An Experimental Study of Homogeneous Nucleation of Supersaturated Antimony Vapor: Determination of the Surface Tension of a Critical Nucleus

Homogeneous nucleation of supersaturated antimony vapor has been studied in a laminar-flow chamber with the use of transmission electron microscopy, diffusion spectrometer of aerosols, supersaturation cutoff, laser light scattering, and other methods. Surface tension σ_s of a critical nucleus and radius R_s of its surface of tension have been determined from the experimentally measured temperature field by numerical simulation of the processes occurring in the chamber.

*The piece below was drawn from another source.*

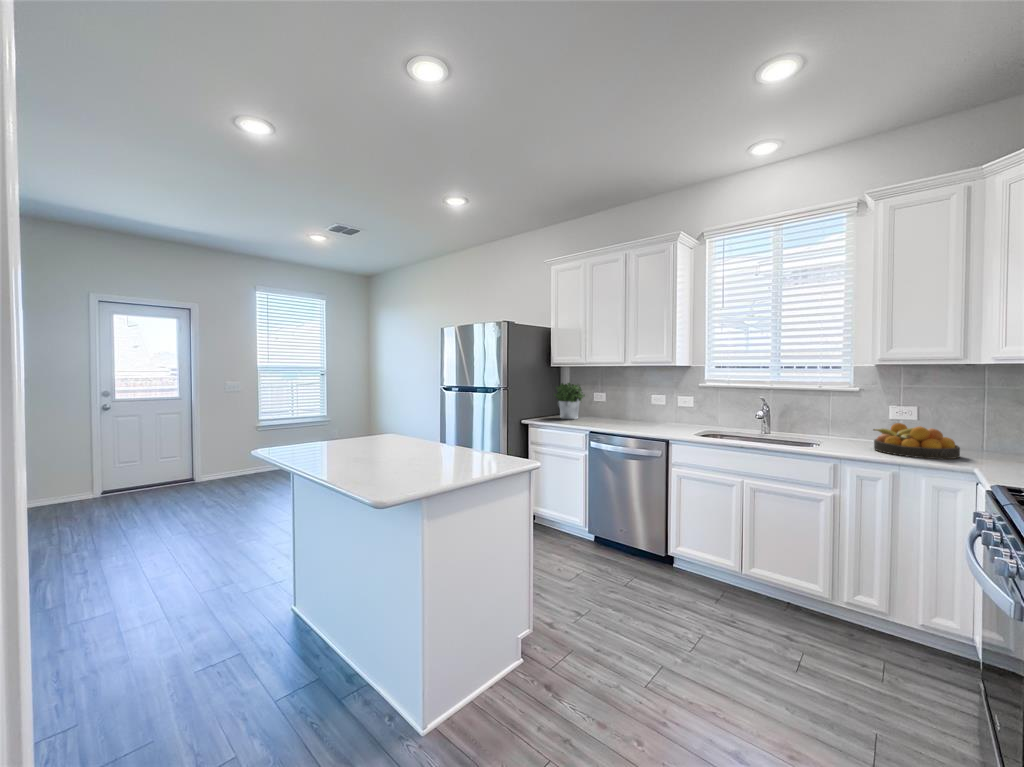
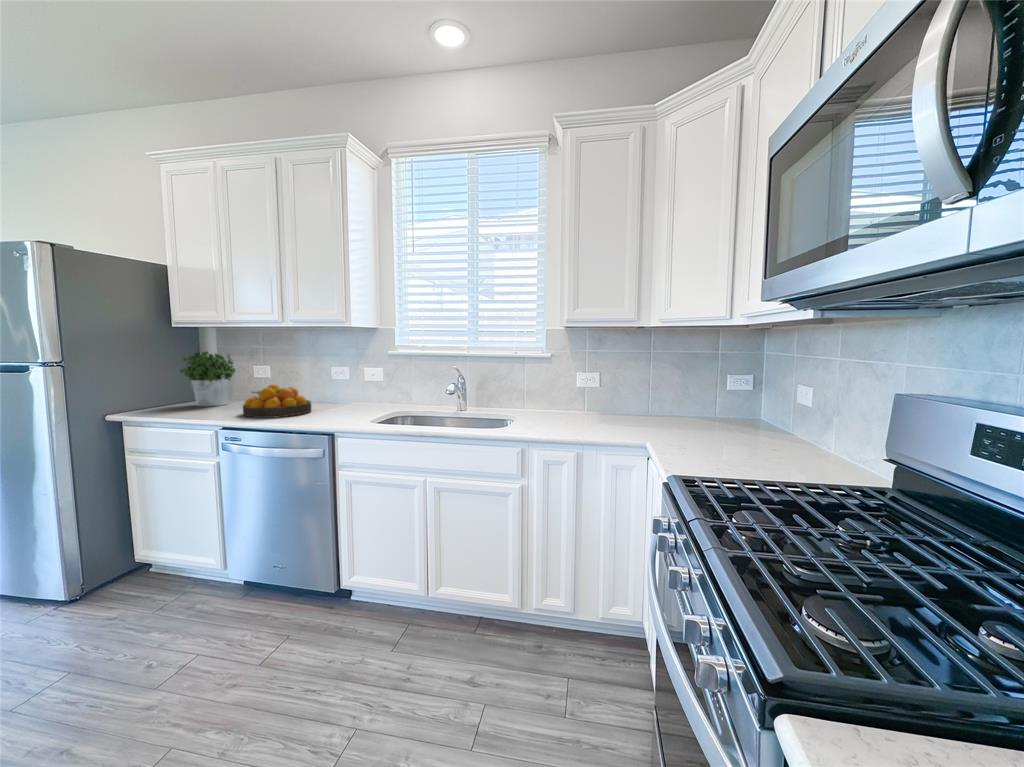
fruit bowl: present [873,423,960,459] -> present [243,385,311,418]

The calculation results are in good agreement with the measured profile of a deposit on chamber walls, the average size and concentration of formed aggregates, the average size of primary particles, and their number in an aggregate. Equivalent volume V_eq = 0.87 cm³ of the zone of intense nucleation, average nucleation rate I = 5 × 10¹⁰ cm⁻³ s⁻¹, average supersaturation S₄ = 3.2 × 10⁶, average temperature T = 421 K in this zone, and radius R_s = 0.63 nm and surface tension σ_s = 220 mN/m of critical nuclei formed in this zone have been calculated. The surface tension of antimony nuclei has appeared to be lower than the surface tension of its planar surface by 46%. In our previous works, it was found that the surface tension of critical bismuth nuclei was, on the contrary, markedly higher than that of its planar surface. Different signs of the deviation from the surface tension of a planar surface have, for the first time, been observed for elements of the same group.